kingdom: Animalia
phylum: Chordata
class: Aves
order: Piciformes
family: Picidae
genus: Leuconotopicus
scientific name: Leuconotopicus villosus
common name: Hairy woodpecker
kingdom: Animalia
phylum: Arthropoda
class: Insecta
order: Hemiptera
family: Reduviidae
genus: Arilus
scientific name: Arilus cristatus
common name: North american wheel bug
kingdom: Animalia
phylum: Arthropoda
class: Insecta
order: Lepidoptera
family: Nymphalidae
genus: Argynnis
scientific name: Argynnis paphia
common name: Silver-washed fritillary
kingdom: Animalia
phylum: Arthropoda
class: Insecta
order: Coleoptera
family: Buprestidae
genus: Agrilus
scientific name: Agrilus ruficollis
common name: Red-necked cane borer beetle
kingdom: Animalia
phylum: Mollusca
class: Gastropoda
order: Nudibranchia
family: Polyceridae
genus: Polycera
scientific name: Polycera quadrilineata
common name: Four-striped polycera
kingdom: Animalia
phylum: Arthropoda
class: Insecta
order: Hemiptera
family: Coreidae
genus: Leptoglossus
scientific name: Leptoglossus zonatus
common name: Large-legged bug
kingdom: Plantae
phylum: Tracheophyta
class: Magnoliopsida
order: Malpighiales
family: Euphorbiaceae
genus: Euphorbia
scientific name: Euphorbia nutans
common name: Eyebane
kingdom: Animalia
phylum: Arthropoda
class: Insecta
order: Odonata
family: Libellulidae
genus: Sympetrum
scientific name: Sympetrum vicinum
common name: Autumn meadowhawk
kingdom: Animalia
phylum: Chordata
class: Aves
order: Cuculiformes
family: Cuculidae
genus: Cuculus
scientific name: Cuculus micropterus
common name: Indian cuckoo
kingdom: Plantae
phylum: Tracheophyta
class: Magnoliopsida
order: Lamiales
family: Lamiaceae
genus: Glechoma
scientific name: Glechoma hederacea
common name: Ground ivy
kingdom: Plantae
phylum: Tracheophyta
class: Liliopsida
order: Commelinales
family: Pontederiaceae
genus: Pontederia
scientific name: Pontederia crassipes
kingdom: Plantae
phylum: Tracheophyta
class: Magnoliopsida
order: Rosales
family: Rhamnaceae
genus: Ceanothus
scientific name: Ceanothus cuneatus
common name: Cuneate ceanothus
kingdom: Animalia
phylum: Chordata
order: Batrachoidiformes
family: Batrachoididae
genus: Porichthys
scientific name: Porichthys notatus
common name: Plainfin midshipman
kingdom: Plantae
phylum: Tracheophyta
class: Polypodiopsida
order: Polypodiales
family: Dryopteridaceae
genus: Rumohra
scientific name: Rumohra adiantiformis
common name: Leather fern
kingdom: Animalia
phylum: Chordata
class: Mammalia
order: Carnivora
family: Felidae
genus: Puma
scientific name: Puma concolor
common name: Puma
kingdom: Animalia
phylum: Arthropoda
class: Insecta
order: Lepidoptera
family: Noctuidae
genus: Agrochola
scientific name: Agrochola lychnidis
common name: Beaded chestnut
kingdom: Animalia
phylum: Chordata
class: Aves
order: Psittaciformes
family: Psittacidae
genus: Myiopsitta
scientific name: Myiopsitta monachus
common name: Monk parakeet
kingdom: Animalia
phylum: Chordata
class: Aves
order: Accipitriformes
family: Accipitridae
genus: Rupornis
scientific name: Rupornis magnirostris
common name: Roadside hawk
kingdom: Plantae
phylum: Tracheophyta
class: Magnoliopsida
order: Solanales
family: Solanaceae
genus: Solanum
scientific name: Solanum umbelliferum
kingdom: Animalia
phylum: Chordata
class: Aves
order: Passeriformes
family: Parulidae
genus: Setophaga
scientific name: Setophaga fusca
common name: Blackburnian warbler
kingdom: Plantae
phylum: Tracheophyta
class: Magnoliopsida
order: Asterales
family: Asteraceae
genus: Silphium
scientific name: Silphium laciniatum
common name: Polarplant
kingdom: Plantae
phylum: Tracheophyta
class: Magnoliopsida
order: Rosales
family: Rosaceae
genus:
■ ■ ■ ■
Output the classification lines for all of the data above as a JSON list of strings, with one string per line and no blank lines.

[
  "kingdom: Animalia",
  "phylum: Chordata",
  "class: Aves",
  "order: Piciformes",
  "family: Picidae",
  "genus: Leuconotopicus",
  "scientific name: Leuconotopicus villosus",
  "common name: Hairy woodpecker",
  "kingdom: Animalia",
  "phylum: Arthropoda",
  "class: Insecta",
  "order: Hemiptera",
  "family: Reduviidae",
  "genus: Arilus",
  "scientific name: Arilus cristatus",
  "common name: North american wheel bug",
  "kingdom: Animalia",
  "phylum: Arthropoda",
  "class: Insecta",
  "order: Lepidoptera",
  "family: Nymphalidae",
  "genus: Argynnis",
  "scientific name: Argynnis paphia",
  "common name: Silver-washed fritillary",
  "kingdom: Animalia",
  "phylum: Arthropoda",
  "class: Insecta",
  "order: Coleoptera",
  "family: Buprestidae",
  "genus: Agrilus",
  "scientific name: Agrilus ruficollis",
  "common name: Red-necked cane borer beetle",
  "kingdom: Animalia",
  "phylum: Mollusca",
  "class: Gastropoda",
  "order: Nudibranchia",
  "family: Polyceridae",
  "genus: Polycera",
  "scientific name: Polycera quadrilineata",
  "common name: Four-striped polycera",
  "kingdom: Animalia",
  "phylum: Arthropoda",
  "class: Insecta",
  "order: Hemiptera",
  "family: Coreidae",
  "genus: Leptoglossus",
  "scientific name: Leptoglossus zonatus",
  "common name: Large-legged bug",
  "kingdom: Plantae",
  "phylum: Tracheophyta",
  "class: Magnoliopsida",
  "order: Malpighiales",
  "family: Euphorbiaceae",
  "genus: Euphorbia",
  "scientific name: Euphorbia nutans",
  "common name: Eyebane",
  "kingdom: Animalia",
  "phylum: Arthropoda",
  "class: Insecta",
  "order: Odonata",
  "family: Libellulidae",
  "genus: Sympetrum",
  "scientific name: Sympetrum vicinum",
  "common name: Autumn meadowhawk",
  "kingdom: Animalia",
  "phylum: Chordata",
  "class: Aves",
  "order: Cuculiformes",
  "family: Cuculidae",
  "genus: Cuculus",
  "scientific name: Cuculus micropterus",
  "common name: Indian cuckoo",
  "kingdom: Plantae",
  "phylum: Tracheophyta",
  "class: Magnoliopsida",
  "order: Lamiales",
  "family: Lamiaceae",
  "genus: Glechoma",
  "scientific name: Glechoma hederacea",
  "common name: Ground ivy",
  "kingdom: Plantae",
  "phylum: Tracheophyta",
  "class: Liliopsida",
  "order: Commelinales",
  "family: Pontederiaceae",
  "genus: Pontederia",
  "scientific name: Pontederia crassipes",
  "kingdom: Plantae",
  "phylum: Tracheophyta",
  "class: Magnoliopsida",
  "order: Rosales",
  "family: Rhamnaceae",
  "genus: Ceanothus",
  "scientific name: Ceanothus cuneatus",
  "common name: Cuneate ceanothus",
  "kingdom: Animalia",
  "phylum: Chordata",
  "order: Batrachoidiformes",
  "family: Batrachoididae",
  "genus: Porichthys",
  "scientific name: Porichthys notatus",
  "common name: Plainfin midshipman",
  "kingdom: Plantae",
  "phylum: Tracheophyta",
  "class: Polypodiopsida",
  "order: Polypodiales",
  "family: Dryopteridaceae",
  "genus: Rumohra",
  "scientific name: Rumohra adiantiformis",
  "common name: Leather fern",
  "kingdom: Animalia",
  "phylum: Chordata",
  "class: Mammalia",
  "order: Carnivora",
  "family: Felidae",
  "genus: Puma",
  "scientific name: Puma concolor",
  "common name: Puma",
  "kingdom: Animalia",
  "phylum: Arthropoda",
  "class: Insecta",
  "order: Lepidoptera",
  "family: Noctuidae",
  "genus: Agrochola",
  "scientific name: Agrochola lychnidis",
  "common name: Beaded chestnut",
  "kingdom: Animalia",
  "phylum: Chordata",
  "class: Aves",
  "order: Psittaciformes",
  "family: Psittacidae",
  "genus: Myiopsitta",
  "scientific name: Myiopsitta monachus",
  "common name: Monk parakeet",
  "kingdom: Animalia",
  "phylum: Chordata",
  "class: Aves",
  "order: Accipitriformes",
  "family: Accipitridae",
  "genus: Rupornis",
  "scientific name: Rupornis magnirostris",
  "common name: Roadside hawk",
  "kingdom: Plantae",
  "phylum: Tracheophyta",
  "class: Magnoliopsida",
  "order: Solanales",
  "family: Solanaceae",
  "genus: Solanum",
  "scientific name: Solanum umbelliferum",
  "kingdom: Animalia",
  "phylum: Chordata",
  "class: Aves",
  "order: Passeriformes",
  "family: Parulidae",
  "genus: Setophaga",
  "scientific name: Setophaga fusca",
  "common name: Blackburnian warbler",
  "kingdom: Plantae",
  "phylum: Tracheophyta",
  "class: Magnoliopsida",
  "order: Asterales",
  "family: Asteraceae",
  "genus: Silphium",
  "scientific name: Silphium laciniatum",
  "common name: Polarplant",
  "kingdom: Plantae",
  "phylum: Tracheophyta",
  "class: Magnoliopsida",
  "order: Rosales",
  "family: Rosaceae",
  "genus:"
]